Al atardecer, todos los que tenían enfermos afectados de diversas dolencias se los llevaron, y él, imponiendo las manos sobre cada uno de ellos, los curaba.

De muchos salían demonios, gritando: "¡Tú eres el Hijo de Dios!". Pero él los increpaba y no los dejaba hablar, porque ellos sabían que era el Mesías.


Cuando amaneció, Jesús salió y se fue a un lugar desierto. La multitud comenzó a buscarlo y, cuando lo encontraron, querían retenerlo para que no se alejara de ellos.
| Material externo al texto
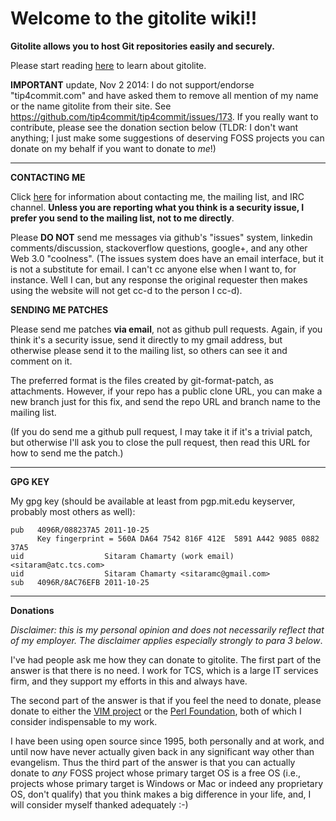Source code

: # Welcome to the gitolite wiki!!

**Gitolite allows you to host Git repositories easily and securely.**

Please start reading [here](https://github.com/sitaramc/gitolite#readme) to learn about gitolite.

**IMPORTANT** update, Nov 2 2014: I do not support/endorse "tip4commit.com" and have asked them to remove all mention of my name or the name gitolite from their site.  See https://github.com/tip4commit/tip4commit/issues/173.  If you really want to contribute, please see the donation section below (TLDR: I don't want anything; I just make some suggestions of deserving FOSS projects you can donate on my behalf if you want to donate to *me*!)

----

**CONTACTING ME**

Click [here](http://sitaramc.github.com/gitolite/index.html#contact) for information about contacting me, the mailing list, and IRC channel.  **Unless you are reporting what you think is a security issue, I prefer you send to the mailing list, not to me directly**.

Please **DO NOT** send me messages via github's "issues" system, linkedin comments/discussion, stackoverflow questions, google+, and any other Web 3.0 "coolness".  (The issues system does have an email interface, but it is not a substitute for email.  I can't cc anyone else when I want to, for instance.  Well I can, but any response the original requester then makes using the website will not get cc-d to the person I cc-d).

**SENDING ME PATCHES**

Please send me patches **via email**, not as github pull requests.  Again, if you think it's a security issue, send it directly to my gmail address, but otherwise please send  it to the mailing list, so others can see it and comment on it.

The preferred format is the files created by git-format-patch, as attachments.  However, if your repo has a public clone URL, you can make a new branch just for this fix, and send the repo URL and branch name to the mailing list.

(If you do send me a github pull request, I may take it if it's a trivial patch, but otherwise I'll ask you to close the pull request, then read this URL for how to send me the patch.)

----

**GPG KEY**

My gpg key (should be available at least from pgp.mit.edu keyserver, probably most others as well):

    pub   4096R/088237A5 2011-10-25
          Key fingerprint = 560A DA64 7542 816F 412E  5891 A442 9085 0882 37A5
    uid                  Sitaram Chamarty (work email) <sitaram@atc.tcs.com>
    uid                  Sitaram Chamarty <sitaramc@gmail.com>
    sub   4096R/8AC76EFB 2011-10-25

----

**Donations**

*Disclaimer: this is my personal opinion and does not necessarily reflect that of my employer.  The disclaimer applies especially strongly to para 3 below*.

I've had people ask me how they can donate to gitolite.  The first part of the answer is that there is no need.  I work for TCS, which is a large IT services firm, and they support my efforts in this and always have.

The second part of the answer is that if you feel the need to donate, please donate to either the [VIM project](http://www.vim.org/sponsor/index.php) or the [Perl Foundation](http://donate.perlfoundation.org/), both of which I consider indispensable to my work.

I have been using open source since 1995, both personally and at work, and until now have never actually given back in any significant way other than evangelism.  Thus the third part of the answer is that you can actually donate to *any* FOSS project whose primary target OS is a free OS (i.e., projects whose primary target is Windows or Mac or indeed any proprietary OS, don't qualify) that you think makes a big difference in your life, and, I will consider myself thanked adequately :-)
Pero él les dijo: "También a las otras ciudades debo anunciar la Buena Noticia del Reino de Dios, porque para eso he sido enviado".

Y predicaba en las sinagogas de toda la Judea.


Al recibir la sanción física y espiritual, la primer reacción de la suegra de Pedro fue levantarse y servir. La transformación interior se nota en las acciones. Si se recibe una gracia es para ponerse al servicio de Dios y los hermanos.


 


SAN RAMÓN NONATO:


Nació de familia noble en Portell, cerca de Barcelona, España aproximadamente en el año 1200. Recibió el sobrenombre de non natus (no nacido) porque su madre murió en el parto antes de que el niño viese la luz. Con el permiso de su padre, el joven ingresó en la orden de los Mercedarios, que acababa de fundarse. San Pedro Nolasco, el fundador, recibió la prefesión de Ramón en Barcelona. 


Progresó tan rápidamente en virtud que, dos o tres años después de profesar, sucedió a San Pedro Nolasco en el cargo de "redentor o rescatador de cautivos". Enviado al norte de Africa con una suma considerable de dinero, Ramón rescató en Argel a numerosos esclavos. Cuando se le acabó el dinero, se ofreció como rehén por la libertad de ciertos prisioneros cuya situación era desesperada y cuya fe se hallaba en grave peligro.

El magistrado principal, temiendo que si el santo moría no se pudiese obtener la suma estipulada por la libertad de los prisioneros a los que representaba, dio orden de que se le tratase más humanamente. Con ello, el santo pudo salir a la calle, lo que aprovechó para confortar y alentar a los cristianos y hasta llegó a convertir y bautizar a algunos musulmanes. Al saberlo, el gobernador le condenó a morir empalado, pero quienes estaban interesados en cobrar la suma del rescate consiguieron que se le conmutase la pena de muerte por la de flagelación. San Ramón no perdió por ello el valor, sino que prosiguió la tarea de auxiliar a cuantos se hallaban en peligro, sin dejar escapar la menor ocasión de ayudarlos. 

 

Conciente del martirio inminente, volvió a instruir y exhortar tanto a los cristianos como a quienes no lo eran. En esa angustiosa situación pasó ocho meses, hasta que San Pedro Nolasco pudo finalmente enviar algunos miembros de su orden a rescatarle. San Ramón hubiese querido quedarse para asistir a los esclavos en Africa, sin embargo obedeció la orden de su superior y pidió a Dios que aceptase sus lágrimas, ya que no le había considerado digno de derramar su sangre por las almas de sus prójimos. 

 

A su vuelta a España, en 1239, fue nombrado cardenal por Gregorio IX, pero permaneció tan indiferente a ese honor que no había buscado, que no cambió ni sus vestidos, ni su pobre celda del convento de Barcelona, ni su manera de vivir. El Papa le llamó más tarde a Roma. San Ramón obedeció, pero emprendió el viaje como el religioso más humilde. Dios dispuso que sólo llegase hasta Cardona, a unos diez kilómetros de Barcelona, donde le sorprendió una violenta fiebre que terminó con su vida. El santo tenía aproximadamente treinta y seis años cuando murió el 31 de agosto de 1240. Cardona pronto se transformó en meta de peregrinaciones.